From a biological standpoint, Alex Libby is an adolescent who is going through a crucial stage of personal development. However, his Asperger syndrome adds a different perspective, making it more difficult for the boy to maintain meaningful relationships. He is not very strong physically, which is why he cannot properly resist the harassment. The combination of biological factors makes Alex good for the school’s bullies, who want to enjoy their alleged superiority without a possibility of resistance.
The psychological factors of Alex’s personality are determined by similar aspects. First of all, he remains a teenage boy, meaning that his mind is undergoing major transformations, just as his body does. At this stage of personal development, people usually crave attention and self-realization. Adolescents search for friends and peer support, which may push toward unfortunate situations. Alex’s situation is heavily influenced by his Asperger’s syndrome, making the process of socializing difficult for him. People with this condition are often distant and reserved, as they struggle to befriend others. In the case of Alex, the syndrome may have shifted his perception of friendship, as he refers to the bullies as his only friends.

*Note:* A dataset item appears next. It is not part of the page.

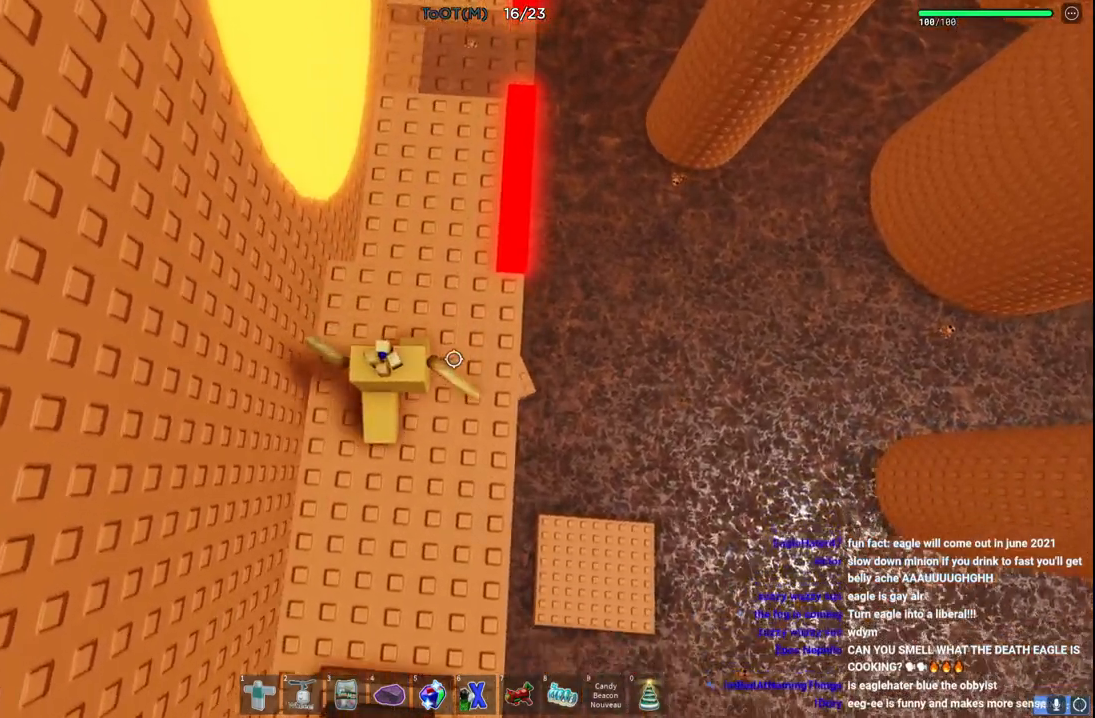
{"keys": ["s"], "events": []}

Complex psychological issues may have lasting negative consequences on Alex’s development in the future.
In the context of social relations and interactions, Alex has been put on the margins. Due to the factors discussed above, he lacks meaningful relationships outside his family circle. Within a schooling system, the majority of students often divide themselves into two major groups of predators and prey. Bullies have placed themselves in the first category, being convinced that they have the right to harass the “prey,” including Alex. In turn, Alex does not accept this binary division, as actual society is more complex. Unfortunately, his attempts to introduce the problem to outside forces (or adults) did not yield results, and social ostracism continued.
As far as Alex’s spirit is concerned, he is can clearly be called a kind person. At one point in the documentary, bullying on the bus occurs again, and Alex complains to his mother that he does not have other friends other than those who harass him (Hirsch, 2012). This idea comes from a person who has regularly been stabbed with pencils, beaten, and called names. Alex does not attempt to overpower the bullies physically in direct combat, nor does he plot an intricate revenge plan. His soul is pure and kind, as he seeks friendship and understanding in the cruelty, which surrounds him. Unfortunately, his kindness was perceived as a weakness by the bullies.
Clinical Assessment and Conclusion
Overall, the case of Alex Libby demonstrates a combination of factors, which account for a greater issue. The boy has an inherently positive view of the world around him, being of the people who deem all strangers potential friends rather than foes. While this factor is quite positive, it entails some negative aspects, as well, because such people, as Alex, become unprepared for potential hardships. Not everyone is as friendly, and blind openness to the world combined with a desperate need for friendship makes Alex an obvious target for the school’s bullies. His Asperger’s syndrome makes it more difficult to make the situation known, and many of the adults disregard his complaints.
Alex Libby has had to face multiple challenges in a relatively early period of his life. The boy has been deprived of many joys of adolescence, as his time at school has become a continuous struggle. Nevertheless, Alex has a chance to demonstrate his strength by transforming hardships into new opportunities. He has already faced injustice and cruelty, making him prepared for future challenges. The boy can draw meaningful conclusions regarding people who can or cannot be trusted. This way, his future relationships will be stronger, as Alex will know and appreciate the true meaning of real affection. The hardships of life can be extremely difficult, pushing people toward despair, but truly strong personalities are forged through challenges, and Alex has the potential to become one.
Hirsch, L. (2012). Bully [Film]. The Weinstein Company.